せっかく仕事を始めても、「もうこれで止め」という声が聞こえてくるような気がする。
飽きっぽい、長続きしない、そうした中途半端な気分になるような感じをもっていた。
だが、こうした留吉の人生にも、大きな転換期がきた。それはある雑誌を読んで、
彼が自分の名前について、大変な考えちがいをしていたと悟った時からだ。
一、子を愛さない親はいない。親は自分に幸あれかしと念じながら名前をつけた。
二、子は親の真意をおしはかり、たとえ気にいらないような点があっても、それをよく解釈して
自覚を新たにしてゆけば、その名前のように人生を有意義にすることができる。
こうした意味のことがらがその雑誌に書かれていたのだ。留吉はなるほどと思った。
そして新しく思い直した。トメは仕事を中途でやめるのではなく、わがままはここで止めという
意味なのだ。わがままはすべてここで止めと、そのつど思い起こして、一貫不怠、
やってやってやりぬくことだ。
このように気持ちを新たにして、「よい名前をつけてくれました」と毎朝晩、親に感謝しながら、仕事にかかるようにした。
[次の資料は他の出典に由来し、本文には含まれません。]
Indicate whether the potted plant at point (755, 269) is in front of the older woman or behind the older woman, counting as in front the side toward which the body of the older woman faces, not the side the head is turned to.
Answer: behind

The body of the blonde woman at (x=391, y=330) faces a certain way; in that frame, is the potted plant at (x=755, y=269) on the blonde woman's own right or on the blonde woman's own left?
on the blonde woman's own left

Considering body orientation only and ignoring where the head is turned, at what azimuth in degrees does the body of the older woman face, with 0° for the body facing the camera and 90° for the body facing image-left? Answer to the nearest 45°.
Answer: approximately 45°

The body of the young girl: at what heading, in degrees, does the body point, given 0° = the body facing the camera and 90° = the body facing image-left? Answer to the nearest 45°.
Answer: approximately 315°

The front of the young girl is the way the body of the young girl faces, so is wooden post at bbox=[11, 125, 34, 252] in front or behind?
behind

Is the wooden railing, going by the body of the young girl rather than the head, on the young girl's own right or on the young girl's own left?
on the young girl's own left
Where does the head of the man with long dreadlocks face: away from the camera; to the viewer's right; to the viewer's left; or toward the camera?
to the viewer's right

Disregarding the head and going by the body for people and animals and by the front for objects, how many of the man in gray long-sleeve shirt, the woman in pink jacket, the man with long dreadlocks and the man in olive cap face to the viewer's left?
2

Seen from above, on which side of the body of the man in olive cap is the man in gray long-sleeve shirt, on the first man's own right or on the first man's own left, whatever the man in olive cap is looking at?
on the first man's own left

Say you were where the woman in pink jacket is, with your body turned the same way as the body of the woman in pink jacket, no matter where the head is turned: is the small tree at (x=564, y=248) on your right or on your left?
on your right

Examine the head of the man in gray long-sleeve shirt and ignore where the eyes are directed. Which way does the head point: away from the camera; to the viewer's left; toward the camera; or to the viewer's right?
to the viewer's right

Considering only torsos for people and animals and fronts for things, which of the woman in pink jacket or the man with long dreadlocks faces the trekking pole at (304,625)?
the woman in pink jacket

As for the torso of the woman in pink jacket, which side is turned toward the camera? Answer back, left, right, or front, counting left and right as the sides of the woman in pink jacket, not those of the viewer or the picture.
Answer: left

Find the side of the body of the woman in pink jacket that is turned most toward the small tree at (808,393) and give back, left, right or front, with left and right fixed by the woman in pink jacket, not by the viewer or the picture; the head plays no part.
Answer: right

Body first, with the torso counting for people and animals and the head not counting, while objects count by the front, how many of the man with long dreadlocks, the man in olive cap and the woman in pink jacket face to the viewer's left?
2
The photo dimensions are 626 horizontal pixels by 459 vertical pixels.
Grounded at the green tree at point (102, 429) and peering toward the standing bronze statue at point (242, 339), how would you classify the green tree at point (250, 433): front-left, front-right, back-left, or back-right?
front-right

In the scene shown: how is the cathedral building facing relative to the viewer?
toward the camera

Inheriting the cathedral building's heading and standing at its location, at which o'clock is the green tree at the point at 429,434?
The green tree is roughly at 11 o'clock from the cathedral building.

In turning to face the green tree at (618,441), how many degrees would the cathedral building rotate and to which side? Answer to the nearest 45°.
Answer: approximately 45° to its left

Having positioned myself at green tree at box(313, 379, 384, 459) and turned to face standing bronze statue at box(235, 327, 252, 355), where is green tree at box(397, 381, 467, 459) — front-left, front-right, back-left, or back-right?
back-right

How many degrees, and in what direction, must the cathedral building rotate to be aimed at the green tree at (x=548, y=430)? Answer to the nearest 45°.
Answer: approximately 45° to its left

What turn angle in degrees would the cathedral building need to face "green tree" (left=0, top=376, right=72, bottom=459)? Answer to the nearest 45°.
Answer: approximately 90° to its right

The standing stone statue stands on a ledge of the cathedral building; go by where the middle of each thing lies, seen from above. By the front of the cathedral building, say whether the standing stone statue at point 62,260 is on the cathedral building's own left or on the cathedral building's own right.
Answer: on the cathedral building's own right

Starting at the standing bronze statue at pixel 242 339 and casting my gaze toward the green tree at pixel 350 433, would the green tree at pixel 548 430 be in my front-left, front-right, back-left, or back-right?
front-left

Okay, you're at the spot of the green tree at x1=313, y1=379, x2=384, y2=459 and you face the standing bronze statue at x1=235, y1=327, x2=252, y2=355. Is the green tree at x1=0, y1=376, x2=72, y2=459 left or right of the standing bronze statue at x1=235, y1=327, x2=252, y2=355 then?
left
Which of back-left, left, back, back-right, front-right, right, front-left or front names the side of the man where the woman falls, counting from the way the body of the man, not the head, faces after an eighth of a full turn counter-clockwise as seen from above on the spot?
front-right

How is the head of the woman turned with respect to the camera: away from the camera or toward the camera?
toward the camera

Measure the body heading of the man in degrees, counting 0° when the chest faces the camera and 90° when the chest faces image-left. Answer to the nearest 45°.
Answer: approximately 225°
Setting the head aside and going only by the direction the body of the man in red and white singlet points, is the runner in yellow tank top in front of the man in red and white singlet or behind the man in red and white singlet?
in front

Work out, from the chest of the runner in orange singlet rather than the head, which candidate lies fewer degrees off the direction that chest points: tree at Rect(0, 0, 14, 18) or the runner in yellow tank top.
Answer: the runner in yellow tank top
そうやっていると、飽きっぽくなるようなことはみじんもなくなり、
毎日張り切って働けるようになった。今わがままが出ているな、これを止めようと彼は
何かにつけて気づくことが多くなり、みちがえるような働き手に変わった。現在勤めている工場の係長に抜擢されることも、内定したという。
ここではっきり知っておきたいのは、名前を変えればよくなるといったような安易な考えで
それを実行しても、本当のところは無意味であるということだ。
大切なのは、あくまでも本人の自覚と努力である。自分の名前に対して親の愛情を思って感謝し、名前の中に建設的な意義を見出だしてこれを自覚し、そのように努力すると、
そこから自分の人生はそのとおりに切り開かれてくる。そこに親子の愛と敬とのつながりが、
大きな力となって生きてくる。
二郎とか三郎とかの二、三は、ただ順序を示すだけで何の意味もないという。
一応はそうだといえよう。しかし順序が示されてあるとは、すばらしいことではないか。
その順序を重んじて、それにふさわしく立派に生きようとつとめるところに、
見事な人生が開かれるのではないか。
肝心なのは、たとえどのような名前であろうと、そこに親の愛情を見出だして自覚を新たに、
意義のある人生を築こうと努力することである。
自分の名前から、明るさ、楽しさ、美しさ、面白さ、強さ、柔らかさなど、建設的なものを
見出だすことができればすばらしい。その人の人生は、そのとおりに輝かしいものとなる。